Provided entries.
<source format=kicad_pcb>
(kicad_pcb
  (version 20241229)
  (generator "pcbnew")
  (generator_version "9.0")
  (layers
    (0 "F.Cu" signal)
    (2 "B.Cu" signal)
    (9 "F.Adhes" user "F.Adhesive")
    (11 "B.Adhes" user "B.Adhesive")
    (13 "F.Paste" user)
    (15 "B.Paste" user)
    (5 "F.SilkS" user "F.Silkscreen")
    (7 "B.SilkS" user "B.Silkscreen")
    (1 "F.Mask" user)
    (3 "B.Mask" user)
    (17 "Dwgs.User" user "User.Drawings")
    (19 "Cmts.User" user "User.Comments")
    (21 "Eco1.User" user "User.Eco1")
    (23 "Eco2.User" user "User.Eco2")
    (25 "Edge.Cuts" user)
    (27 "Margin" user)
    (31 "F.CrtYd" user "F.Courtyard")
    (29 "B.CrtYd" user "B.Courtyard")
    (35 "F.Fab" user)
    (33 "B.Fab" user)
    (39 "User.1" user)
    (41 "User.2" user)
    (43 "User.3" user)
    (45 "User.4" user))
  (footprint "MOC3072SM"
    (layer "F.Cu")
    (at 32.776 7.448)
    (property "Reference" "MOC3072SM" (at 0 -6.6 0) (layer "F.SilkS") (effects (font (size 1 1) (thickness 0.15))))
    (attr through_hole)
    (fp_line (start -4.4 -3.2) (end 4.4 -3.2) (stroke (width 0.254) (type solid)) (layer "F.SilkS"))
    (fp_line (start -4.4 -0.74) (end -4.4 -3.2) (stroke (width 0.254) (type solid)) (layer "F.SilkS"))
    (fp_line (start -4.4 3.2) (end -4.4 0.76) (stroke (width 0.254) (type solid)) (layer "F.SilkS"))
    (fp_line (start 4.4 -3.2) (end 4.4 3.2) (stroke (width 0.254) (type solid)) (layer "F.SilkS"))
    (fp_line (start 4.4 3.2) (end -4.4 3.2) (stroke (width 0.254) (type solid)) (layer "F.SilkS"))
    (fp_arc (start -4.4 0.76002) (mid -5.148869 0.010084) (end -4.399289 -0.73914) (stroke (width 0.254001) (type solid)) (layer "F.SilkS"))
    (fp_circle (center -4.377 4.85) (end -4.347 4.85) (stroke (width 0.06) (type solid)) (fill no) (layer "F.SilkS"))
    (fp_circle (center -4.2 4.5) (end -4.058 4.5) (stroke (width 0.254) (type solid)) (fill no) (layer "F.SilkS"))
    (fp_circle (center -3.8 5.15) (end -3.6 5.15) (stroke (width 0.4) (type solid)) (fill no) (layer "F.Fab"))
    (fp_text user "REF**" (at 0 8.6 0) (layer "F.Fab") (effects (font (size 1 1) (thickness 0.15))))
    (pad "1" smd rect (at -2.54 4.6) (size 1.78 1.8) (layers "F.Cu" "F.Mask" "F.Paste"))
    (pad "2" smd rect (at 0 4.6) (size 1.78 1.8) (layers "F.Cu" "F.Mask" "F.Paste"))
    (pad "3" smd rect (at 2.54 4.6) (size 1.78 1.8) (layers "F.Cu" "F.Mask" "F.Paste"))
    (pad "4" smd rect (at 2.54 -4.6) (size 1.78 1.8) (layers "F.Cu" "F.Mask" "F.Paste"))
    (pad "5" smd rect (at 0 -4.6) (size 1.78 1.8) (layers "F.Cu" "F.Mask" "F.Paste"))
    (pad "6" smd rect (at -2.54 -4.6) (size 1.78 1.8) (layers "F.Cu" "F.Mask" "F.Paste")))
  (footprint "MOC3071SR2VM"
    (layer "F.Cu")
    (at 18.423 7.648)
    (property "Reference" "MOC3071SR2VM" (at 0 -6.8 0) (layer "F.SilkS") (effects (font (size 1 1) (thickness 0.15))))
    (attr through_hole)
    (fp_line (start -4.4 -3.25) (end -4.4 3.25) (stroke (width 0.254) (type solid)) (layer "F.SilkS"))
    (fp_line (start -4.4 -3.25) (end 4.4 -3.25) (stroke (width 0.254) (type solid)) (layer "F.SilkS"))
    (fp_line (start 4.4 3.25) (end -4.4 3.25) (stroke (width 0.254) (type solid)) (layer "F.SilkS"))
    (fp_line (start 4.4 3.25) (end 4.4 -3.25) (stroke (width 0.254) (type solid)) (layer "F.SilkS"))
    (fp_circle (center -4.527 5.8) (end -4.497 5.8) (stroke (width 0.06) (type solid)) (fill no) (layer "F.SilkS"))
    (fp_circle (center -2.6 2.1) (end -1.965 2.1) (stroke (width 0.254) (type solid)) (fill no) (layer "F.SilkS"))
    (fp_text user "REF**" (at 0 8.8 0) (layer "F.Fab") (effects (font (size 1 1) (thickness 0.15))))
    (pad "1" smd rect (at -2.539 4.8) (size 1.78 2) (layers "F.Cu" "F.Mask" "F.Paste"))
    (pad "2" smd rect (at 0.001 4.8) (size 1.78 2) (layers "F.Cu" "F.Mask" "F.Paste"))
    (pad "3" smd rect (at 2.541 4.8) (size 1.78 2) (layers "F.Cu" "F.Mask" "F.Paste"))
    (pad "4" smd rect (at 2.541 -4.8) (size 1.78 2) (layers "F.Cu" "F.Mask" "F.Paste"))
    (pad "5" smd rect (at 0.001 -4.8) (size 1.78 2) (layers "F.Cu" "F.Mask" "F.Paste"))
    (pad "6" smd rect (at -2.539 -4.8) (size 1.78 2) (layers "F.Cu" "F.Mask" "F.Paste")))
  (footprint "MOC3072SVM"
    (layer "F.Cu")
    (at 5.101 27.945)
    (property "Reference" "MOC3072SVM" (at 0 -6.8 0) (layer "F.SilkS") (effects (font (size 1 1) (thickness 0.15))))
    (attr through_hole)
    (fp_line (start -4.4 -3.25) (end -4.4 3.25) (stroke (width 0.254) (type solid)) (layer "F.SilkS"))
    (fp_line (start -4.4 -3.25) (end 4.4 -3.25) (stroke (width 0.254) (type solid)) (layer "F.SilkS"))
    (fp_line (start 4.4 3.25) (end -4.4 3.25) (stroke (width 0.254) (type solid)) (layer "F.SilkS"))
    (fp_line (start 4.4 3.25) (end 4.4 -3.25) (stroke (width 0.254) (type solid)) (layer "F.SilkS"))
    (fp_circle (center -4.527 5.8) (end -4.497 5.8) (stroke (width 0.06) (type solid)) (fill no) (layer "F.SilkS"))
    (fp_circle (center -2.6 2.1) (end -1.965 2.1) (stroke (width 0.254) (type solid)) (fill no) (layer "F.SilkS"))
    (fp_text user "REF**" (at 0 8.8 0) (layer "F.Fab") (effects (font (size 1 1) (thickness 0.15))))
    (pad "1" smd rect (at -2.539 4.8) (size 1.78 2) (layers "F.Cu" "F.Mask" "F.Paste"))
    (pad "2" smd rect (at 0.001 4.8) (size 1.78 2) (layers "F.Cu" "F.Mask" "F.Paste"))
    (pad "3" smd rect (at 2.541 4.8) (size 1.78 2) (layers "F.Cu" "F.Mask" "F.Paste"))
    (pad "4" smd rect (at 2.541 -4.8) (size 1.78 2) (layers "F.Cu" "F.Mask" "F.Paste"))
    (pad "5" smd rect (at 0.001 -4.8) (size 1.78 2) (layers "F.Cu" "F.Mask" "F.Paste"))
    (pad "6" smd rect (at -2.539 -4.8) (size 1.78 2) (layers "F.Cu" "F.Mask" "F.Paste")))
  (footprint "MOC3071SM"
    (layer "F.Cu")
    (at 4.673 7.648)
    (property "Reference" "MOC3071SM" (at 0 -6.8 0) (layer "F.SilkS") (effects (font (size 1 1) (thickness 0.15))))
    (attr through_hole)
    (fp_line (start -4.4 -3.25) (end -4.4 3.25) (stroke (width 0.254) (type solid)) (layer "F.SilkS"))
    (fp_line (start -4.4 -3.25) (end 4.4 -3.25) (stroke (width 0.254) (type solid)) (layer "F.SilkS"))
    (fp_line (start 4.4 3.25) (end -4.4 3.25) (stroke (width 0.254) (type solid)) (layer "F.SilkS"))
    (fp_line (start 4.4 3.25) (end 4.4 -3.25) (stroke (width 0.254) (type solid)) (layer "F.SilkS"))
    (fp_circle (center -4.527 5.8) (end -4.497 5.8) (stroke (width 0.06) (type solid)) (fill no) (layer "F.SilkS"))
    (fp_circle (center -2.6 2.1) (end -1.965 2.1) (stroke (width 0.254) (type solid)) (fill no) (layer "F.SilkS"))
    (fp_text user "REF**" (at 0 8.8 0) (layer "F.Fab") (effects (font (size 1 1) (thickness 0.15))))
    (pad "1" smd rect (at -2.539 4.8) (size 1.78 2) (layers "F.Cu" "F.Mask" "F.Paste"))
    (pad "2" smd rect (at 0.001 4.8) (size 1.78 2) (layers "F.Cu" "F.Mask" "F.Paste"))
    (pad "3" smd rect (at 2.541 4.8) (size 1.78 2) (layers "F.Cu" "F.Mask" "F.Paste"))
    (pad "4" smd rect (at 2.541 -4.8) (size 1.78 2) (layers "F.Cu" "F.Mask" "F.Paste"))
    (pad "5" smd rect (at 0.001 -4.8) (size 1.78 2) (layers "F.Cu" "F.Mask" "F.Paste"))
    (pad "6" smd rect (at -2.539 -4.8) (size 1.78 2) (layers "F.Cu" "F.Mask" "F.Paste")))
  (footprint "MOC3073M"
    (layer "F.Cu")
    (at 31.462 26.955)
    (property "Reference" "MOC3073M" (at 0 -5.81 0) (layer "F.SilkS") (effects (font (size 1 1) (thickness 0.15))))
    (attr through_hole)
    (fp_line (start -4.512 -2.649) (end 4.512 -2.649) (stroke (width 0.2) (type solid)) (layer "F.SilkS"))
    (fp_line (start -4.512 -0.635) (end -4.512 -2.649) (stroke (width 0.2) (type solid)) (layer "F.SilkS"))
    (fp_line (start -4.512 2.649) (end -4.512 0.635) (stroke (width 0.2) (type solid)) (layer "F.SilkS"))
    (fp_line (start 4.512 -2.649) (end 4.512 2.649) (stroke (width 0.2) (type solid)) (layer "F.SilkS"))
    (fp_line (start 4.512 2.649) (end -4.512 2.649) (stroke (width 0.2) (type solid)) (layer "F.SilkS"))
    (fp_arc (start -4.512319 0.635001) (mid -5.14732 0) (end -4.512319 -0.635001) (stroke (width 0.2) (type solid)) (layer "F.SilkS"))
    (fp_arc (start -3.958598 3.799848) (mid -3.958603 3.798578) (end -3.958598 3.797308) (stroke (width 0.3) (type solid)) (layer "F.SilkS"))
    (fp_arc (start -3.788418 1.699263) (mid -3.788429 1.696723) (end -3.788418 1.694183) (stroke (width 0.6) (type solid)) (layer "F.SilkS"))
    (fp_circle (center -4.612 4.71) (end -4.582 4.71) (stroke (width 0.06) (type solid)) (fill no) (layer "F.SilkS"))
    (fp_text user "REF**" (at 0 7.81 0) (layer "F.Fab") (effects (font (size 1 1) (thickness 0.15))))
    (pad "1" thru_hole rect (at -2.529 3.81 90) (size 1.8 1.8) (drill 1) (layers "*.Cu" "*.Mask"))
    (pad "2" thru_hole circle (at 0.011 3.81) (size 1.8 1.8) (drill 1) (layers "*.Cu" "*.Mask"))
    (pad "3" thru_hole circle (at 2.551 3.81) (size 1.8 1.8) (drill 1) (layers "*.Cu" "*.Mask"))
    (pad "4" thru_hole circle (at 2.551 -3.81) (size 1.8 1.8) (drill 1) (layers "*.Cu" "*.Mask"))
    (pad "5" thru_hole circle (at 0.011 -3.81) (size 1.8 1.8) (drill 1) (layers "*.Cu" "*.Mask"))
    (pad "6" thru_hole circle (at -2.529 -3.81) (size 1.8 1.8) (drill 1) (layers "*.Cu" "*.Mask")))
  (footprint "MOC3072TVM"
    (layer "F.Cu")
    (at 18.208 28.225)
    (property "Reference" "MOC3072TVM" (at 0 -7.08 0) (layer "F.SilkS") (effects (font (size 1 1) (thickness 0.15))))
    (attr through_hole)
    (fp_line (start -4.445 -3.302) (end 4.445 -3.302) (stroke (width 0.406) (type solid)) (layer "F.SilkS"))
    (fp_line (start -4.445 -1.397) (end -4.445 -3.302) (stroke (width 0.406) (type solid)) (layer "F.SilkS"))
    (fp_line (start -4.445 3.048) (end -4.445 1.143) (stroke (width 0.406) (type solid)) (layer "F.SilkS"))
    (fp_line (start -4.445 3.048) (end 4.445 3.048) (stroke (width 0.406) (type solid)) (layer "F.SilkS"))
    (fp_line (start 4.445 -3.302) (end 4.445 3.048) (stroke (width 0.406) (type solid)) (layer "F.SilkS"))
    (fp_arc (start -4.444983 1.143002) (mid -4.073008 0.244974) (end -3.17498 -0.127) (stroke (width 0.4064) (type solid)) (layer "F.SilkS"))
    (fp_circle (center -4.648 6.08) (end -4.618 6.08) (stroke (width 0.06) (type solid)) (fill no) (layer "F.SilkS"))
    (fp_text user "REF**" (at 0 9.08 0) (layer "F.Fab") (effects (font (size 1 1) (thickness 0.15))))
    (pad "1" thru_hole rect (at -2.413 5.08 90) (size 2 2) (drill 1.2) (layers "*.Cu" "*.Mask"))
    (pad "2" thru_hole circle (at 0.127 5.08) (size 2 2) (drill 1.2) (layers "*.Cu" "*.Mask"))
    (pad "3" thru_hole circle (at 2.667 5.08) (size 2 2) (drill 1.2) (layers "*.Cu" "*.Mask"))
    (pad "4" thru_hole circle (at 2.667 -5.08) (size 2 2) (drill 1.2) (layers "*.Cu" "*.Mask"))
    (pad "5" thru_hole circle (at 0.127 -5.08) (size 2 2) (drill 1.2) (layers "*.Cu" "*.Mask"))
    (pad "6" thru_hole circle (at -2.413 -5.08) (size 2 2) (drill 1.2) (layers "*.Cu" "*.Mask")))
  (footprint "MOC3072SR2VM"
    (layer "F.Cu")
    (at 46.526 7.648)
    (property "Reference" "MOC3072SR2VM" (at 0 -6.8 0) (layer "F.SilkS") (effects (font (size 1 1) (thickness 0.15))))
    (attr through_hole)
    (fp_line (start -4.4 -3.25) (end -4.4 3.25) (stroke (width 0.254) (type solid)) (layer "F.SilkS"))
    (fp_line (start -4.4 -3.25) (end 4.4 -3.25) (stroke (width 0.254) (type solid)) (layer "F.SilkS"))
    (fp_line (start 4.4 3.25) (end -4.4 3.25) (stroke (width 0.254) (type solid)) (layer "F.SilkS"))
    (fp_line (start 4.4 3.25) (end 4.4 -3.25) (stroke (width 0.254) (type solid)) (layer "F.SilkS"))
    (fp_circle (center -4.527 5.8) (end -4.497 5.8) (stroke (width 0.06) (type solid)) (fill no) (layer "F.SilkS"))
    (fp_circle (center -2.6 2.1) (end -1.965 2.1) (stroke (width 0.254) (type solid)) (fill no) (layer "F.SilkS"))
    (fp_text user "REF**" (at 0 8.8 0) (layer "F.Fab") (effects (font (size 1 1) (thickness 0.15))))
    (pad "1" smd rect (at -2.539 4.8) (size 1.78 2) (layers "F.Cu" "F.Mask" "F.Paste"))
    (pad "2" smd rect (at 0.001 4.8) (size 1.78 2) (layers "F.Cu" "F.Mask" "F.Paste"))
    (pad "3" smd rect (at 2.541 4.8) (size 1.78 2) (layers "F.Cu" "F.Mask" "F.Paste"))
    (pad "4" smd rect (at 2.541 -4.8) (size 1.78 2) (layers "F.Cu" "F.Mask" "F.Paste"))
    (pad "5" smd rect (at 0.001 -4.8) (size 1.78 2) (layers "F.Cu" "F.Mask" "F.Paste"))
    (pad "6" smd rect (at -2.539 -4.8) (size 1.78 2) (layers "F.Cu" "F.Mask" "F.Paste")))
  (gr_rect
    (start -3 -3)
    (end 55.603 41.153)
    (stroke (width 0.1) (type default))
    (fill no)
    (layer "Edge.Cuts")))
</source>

Directions. Scan the data above for the word "Reference". Copy every line in which it is found.

Written reply.
    (property "Reference" "MOC3072SM" (at 0 -6.6 0) (layer "F.SilkS") (effects (font (size 1 1) (thickness 0.15))))
    (property "Reference" "MOC3071SR2VM" (at 0 -6.8 0) (layer "F.SilkS") (effects (font (size 1 1) (thickness 0.15))))
    (property "Reference" "MOC3072SVM" (at 0 -6.8 0) (layer "F.SilkS") (effects (font (size 1 1) (thickness 0.15))))
    (property "Reference" "MOC3071SM" (at 0 -6.8 0) (layer "F.SilkS") (effects (font (size 1 1) (thickness 0.15))))
    (property "Reference" "MOC3073M" (at 0 -5.81 0) (layer "F.SilkS") (effects (font (size 1 1) (thickness 0.15))))
    (property "Reference" "MOC3072TVM" (at 0 -7.08 0) (layer "F.SilkS") (effects (font (size 1 1) (thickness 0.15))))
    (property "Reference" "MOC3072SR2VM" (at 0 -6.8 0) (layer "F.SilkS") (effects (font (size 1 1) (thickness 0.15))))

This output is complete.